**Work request:**
Print the data verbatim. Leave every image out.

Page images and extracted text
________________________________________

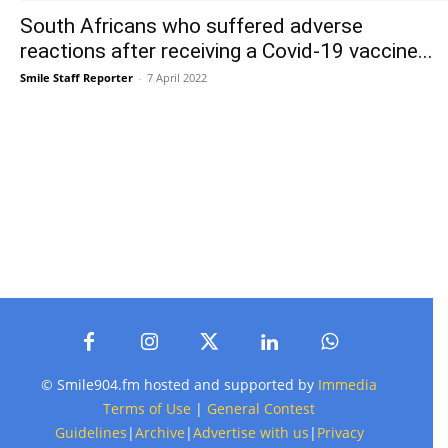
South Africans who suffered adverse
reactions after receiving a Covid-19 vaccine...
Smile Staff Reporter
-
7 April 2022
© Smile904.fm hosted and supported by
Immedia
Terms of Use
|
General Contest
Guidelines
|
Archive
|
Advertise with us
|
Privacy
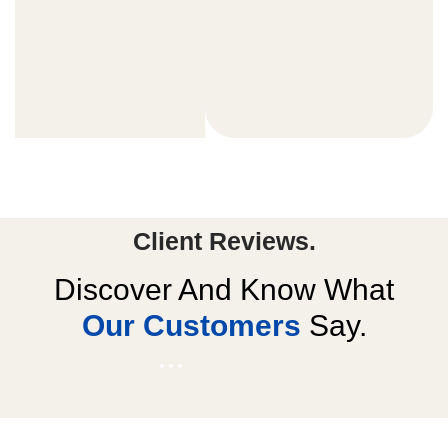
Client Reviews.
Discover And Know What
Our Customers
Say.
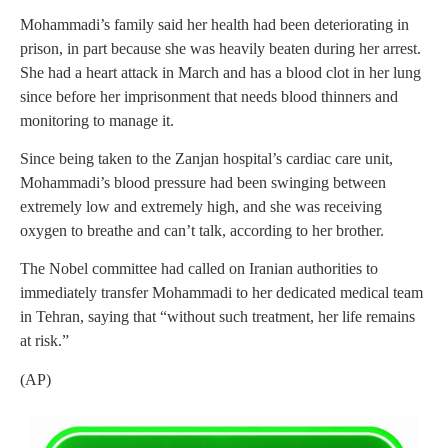
Mohammadi’s family said her health had been deteriorating in
prison, in part because she was heavily beaten during her arrest.
She had a heart attack in March and has a blood clot in her lung
since before her imprisonment that needs blood thinners and
monitoring to manage it.
Since being taken to the Zanjan hospital’s cardiac care unit,
Mohammadi’s blood pressure had been swinging between
extremely low and extremely high, and she was receiving
oxygen to breathe and can’t talk, according to her brother.
The Nobel committee had called on Iranian authorities to
immediately transfer Mohammadi to her dedicated medical team
in Tehran, saying that “without such treatment, her life remains
at risk.”
(AP)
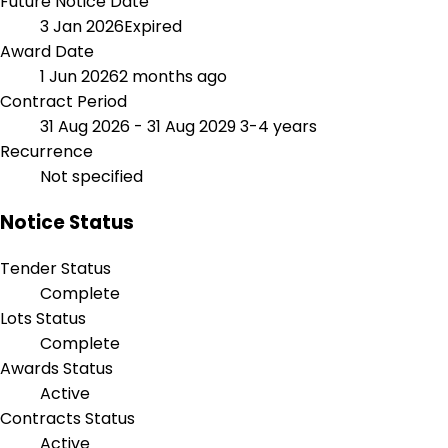
Future Notice Date
3 Jan 2026
Expired
Award Date
1 Jun 2026
2 months ago
Contract Period
31 Aug 2026 - 31 Aug 2029
3-4 years
Recurrence
Not specified
Notice Status
Tender Status
Complete
Lots Status
Complete
Awards Status
Active
Contracts Status
Active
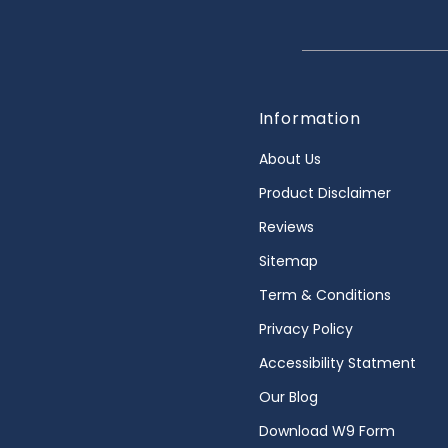
Information
About Us
Product Disclaimer
Reviews
Sitemap
Term & Conditions
Privacy Policy
Accessibility Statment
Our Blog
Download W9 Form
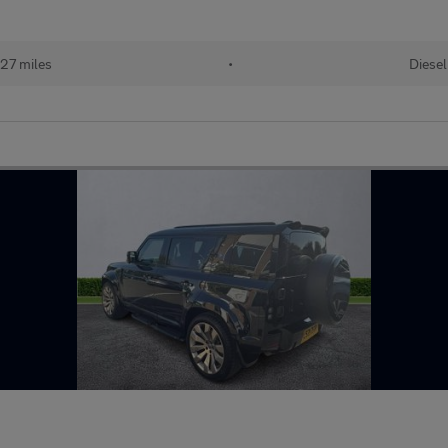
27 miles
•
Diesel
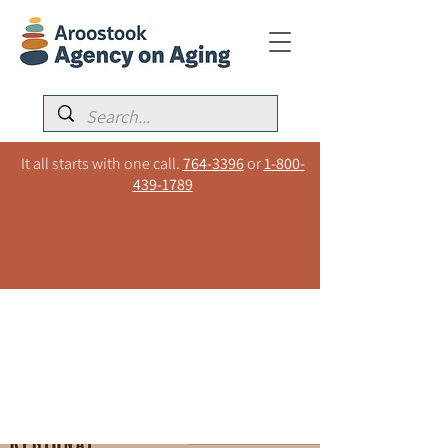
It all starts with one call.
764-3396
or
1-800-
439-1789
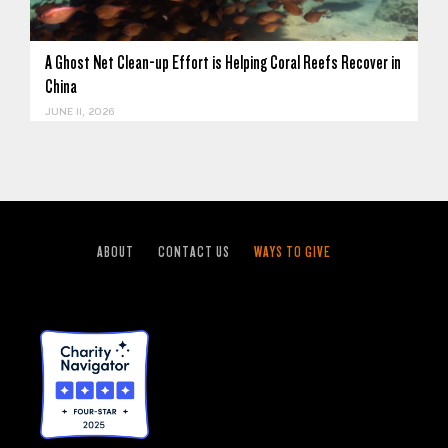
A Ghost Net Clean-up Effort is Helping Coral Reefs Recover in
China
JUNE 11, 2026
ABOUT
CONTACT US
WAYS TO GIVE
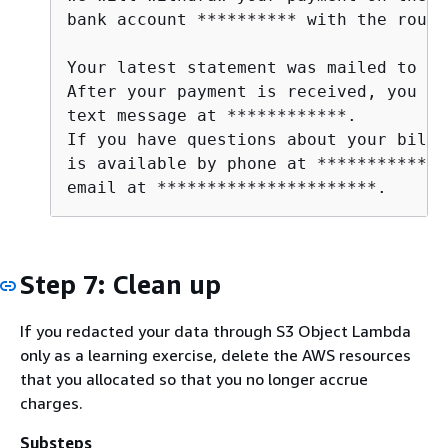
bank account ********** with the routi
Your latest statement was mailed to **
After your payment is received, you wi
text message at ************. 

If you have questions about your bill,
is available by phone at ************ o
email at **********************.      
Step 7: Clean up
If you redacted your data through S3 Object Lambda
only as a learning exercise, delete the AWS resources
that you allocated so that you no longer accrue
charges.
Substeps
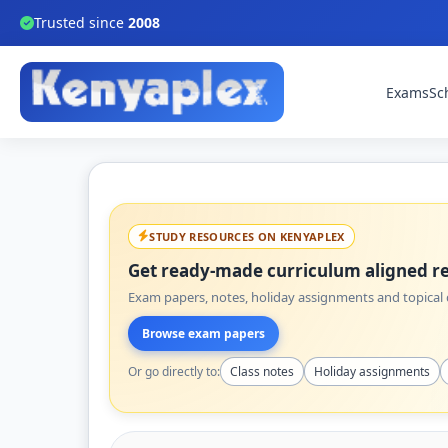
Trusted since
2008
Exams
Sc
STUDY RESOURCES ON KENYAPLEX
Get ready-made curriculum aligned re
Exam papers, notes, holiday assignments and topical q
Browse exam papers
Or go directly to:
Class notes
Holiday assignments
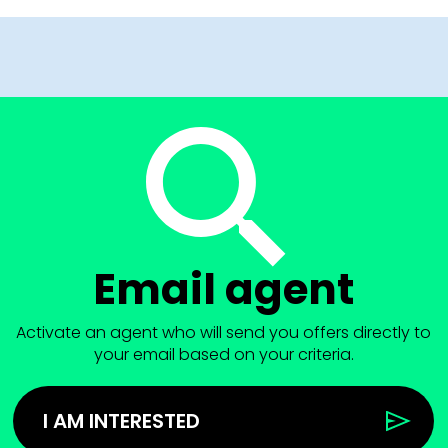
Email agent
Activate an agent who will send you offers directly to
your email based on your criteria.
I AM INTERESTED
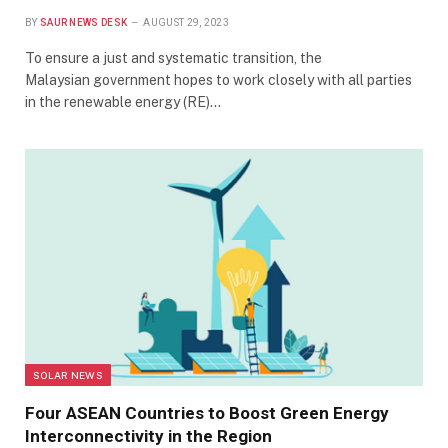
BY
SAUR NEWS DESK
AUGUST 29, 2023
To ensure a just and systematic transition, the
Malaysian government hopes to work closely with all parties
in the renewable energy (RE)…
SOLAR NEWS
Four ASEAN Countries to Boost Green Energy
Interconnectivity in the Region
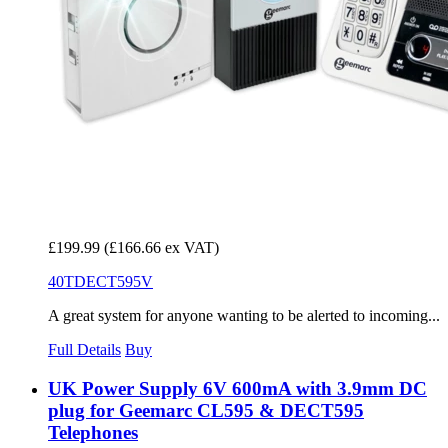
£199.99
(£166.66 ex VAT)
40TDECT595V
A great system for anyone wanting to be alerted to incoming...
Full Details
Buy
UK Power Supply 6V 600mA with 3.9mm DC
plug for Geemarc CL595 & DECT595
Telephones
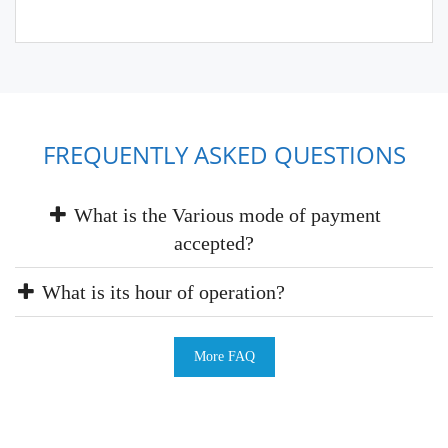
FREQUENTLY ASKED QUESTIONS
What is the Various mode of payment
accepted?
What is its hour of operation?
More FAQ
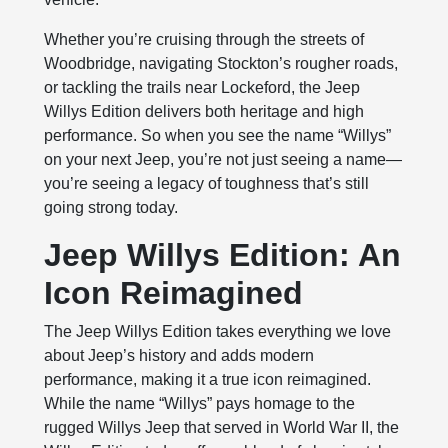
Whether you’re cruising through the streets of
Woodbridge, navigating Stockton’s rougher roads,
or tackling the trails near Lockeford, the Jeep
Willys Edition delivers both heritage and high
performance. So when you see the name “Willys”
on your next Jeep, you’re not just seeing a name—
you’re seeing a legacy of toughness that’s still
going strong today.
Jeep Willys Edition: An
Icon Reimagined
The Jeep Willys Edition takes everything we love
about Jeep’s history and adds modern
performance, making it a true icon reimagined.
While the name “Willys” pays homage to the
rugged Willys Jeep that served in World War II, the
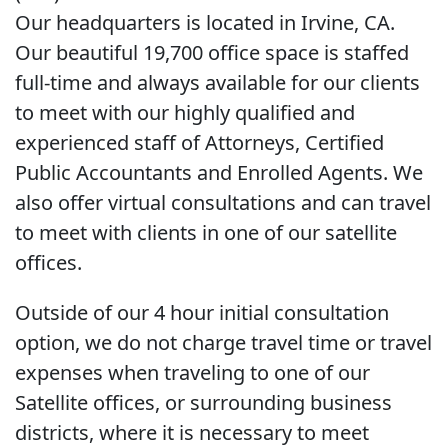
Our headquarters is located in Irvine, CA.
Our beautiful 19,700 office space is staffed
full-time and always available for our clients
to meet with our highly qualified and
experienced staff of Attorneys, Certified
Public Accountants and Enrolled Agents. We
also offer virtual consultations and can travel
to meet with clients in one of our satellite
offices.
Outside of our 4 hour initial consultation
option, we do not charge travel time or travel
expenses when traveling to one of our
Satellite offices, or surrounding business
districts, where it is necessary to meet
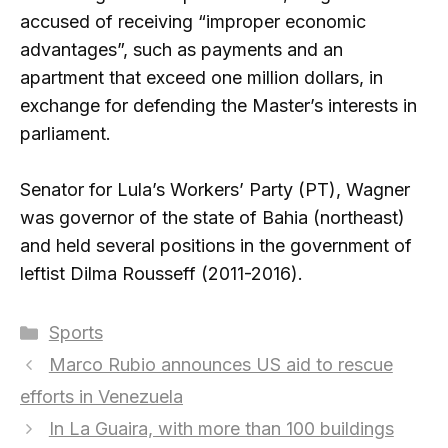
accused of receiving “improper economic
advantages”, such as payments and an
apartment that exceed one million dollars, in
exchange for defending the Master’s interests in
parliament.
Senator for Lula’s Workers’ Party (PT), Wagner
was governor of the state of Bahia (northeast)
and held several positions in the government of
leftist Dilma Rousseff (2011-2016).
Categories
Sports
Marco Rubio announces US aid to rescue
efforts in Venezuela
In La Guaira, with more than 100 buildings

________________________________________

**Task answer:**
South Africans who suffered adverse
reactions after receiving a Covid-19 vaccine...
Smile Staff Reporter
-
7 April 2022
© Smile904.fm hosted and supported by
Immedia
Terms of Use
|
General Contest
Guidelines
|
Archive
|
Advertise with us
|
Privacy
Client Reviews.
Discover And Know What
Our Customers
Say.
Mohammadi’s family said her health had been deteriorating in
prison, in part because she was heavily beaten during her arrest.
She had a heart attack in March and has a blood clot in her lung
since before her imprisonment that needs blood thinners and
monitoring to manage it.
Since being taken to the Zanjan hospital’s cardiac care unit,
Mohammadi’s blood pressure had been swinging between
extremely low and extremely high, and she was receiving
oxygen to breathe and can’t talk, according to her brother.
The Nobel committee had called on Iranian authorities to
immediately transfer Mohammadi to her dedicated medical team
in Tehran, saying that “without such treatment, her life remains
at risk.”
(AP)
Future Notice Date
3 Jan 2026
Expired
Award Date
1 Jun 2026
2 months ago
Contract Period
31 Aug 2026 - 31 Aug 2029
3-4 years
Recurrence
Not specified
Notice Status
Tender Status
Complete
Lots Status
Complete
Awards Status
Active
Contracts Status
Active
Information
About Us
Product Disclaimer
Reviews
Sitemap
Term & Conditions
Privacy Policy
Accessibility Statment
Our Blog
Download W9 Form
27 miles
•
Diesel
It all starts with one call.
764-3396
or
1-800-
439-1789
A Ghost Net Clean-up Effort is Helping Coral Reefs Recover in
China
JUNE 11, 2026
ABOUT
CONTACT US
WAYS TO GIVE
bank account ********** with the routi
Your latest statement was mailed to **
After your payment is received, you wi
text message at ************. 

If you have questions about your bill,
is available by phone at ************ o
email at **********************.      
Step 7: Clean up
If you redacted your data through S3 Object Lambda
only as a learning exercise, delete the AWS resources
that you allocated so that you no longer accrue
charges.
Substeps
Trusted since
2008
Exams
Sc
STUDY RESOURCES ON KENYAPLEX
Get ready-made curriculum aligned re
Exam papers, notes, holiday assignments and topical q
Browse exam papers
Or go directly to:
Class notes
Holiday assignments
Email agent
Activate an agent who will send you offers directly to
your email based on your criteria.
I AM INTERESTED
BY
SAUR NEWS DESK
AUGUST 29, 2023
To ensure a just and systematic transition, the
Malaysian government hopes to work closely with all parties
in the renewable energy (RE)…
SOLAR NEWS
Four ASEAN Countries to Boost Green Energy
Interconnectivity in the Region
£199.99
(£166.66 ex VAT)
40TDECT595V
A great system for anyone wanting to be alerted to incoming...
Full Details
Buy
UK Power Supply 6V 600mA with 3.9mm DC
plug for Geemarc CL595 & DECT595
Telephones
FREQUENTLY ASKED QUESTIONS
What is the Various mode of payment
accepted?
What is its hour of operation?
More FAQ
Whether you’re cruising through the streets of
Woodbridge, navigating Stockton’s rougher roads,
or tackling the trails near Lockeford, the Jeep
Willys Edition delivers both heritage and high
performance. So when you see the name “Willys”
on your next Jeep, you’re not just seeing a name—
you’re seeing a legacy of toughness that’s still
going strong today.
Jeep Willys Edition: An
Icon Reimagined
The Jeep Willys Edition takes everything we love
about Jeep’s history and adds modern
performance, making it a true icon reimagined.
While the name “Willys” pays homage to the
rugged Willys Jeep that served in World War II, the
Our headquarters is located in Irvine, CA.
Our beautiful 19,700 office space is staffed
full-time and always available for our clients
to meet with our highly qualified and
experienced staff of Attorneys, Certified
Public Accountants and Enrolled Agents. We
also offer virtual consultations and can travel
to meet with clients in one of our satellite
offices.
Outside of our 4 hour initial consultation
option, we do not charge travel time or travel
expenses when traveling to one of our
Satellite offices, or surrounding business
districts, where it is necessary to meet
accused of receiving “improper economic
advantages”, such as payments and an
apartment that exceed one million dollars, in
exchange for defending the Master’s interests in
parliament.
Senator for Lula’s Workers’ Party (PT), Wagner
was governor of the state of Bahia (northeast)
and held several positions in the government of
leftist Dilma Rousseff (2011-2016).
Categories
Sports
Marco Rubio announces US aid to rescue
efforts in Venezuela
In La Guaira, with more than 100 buildings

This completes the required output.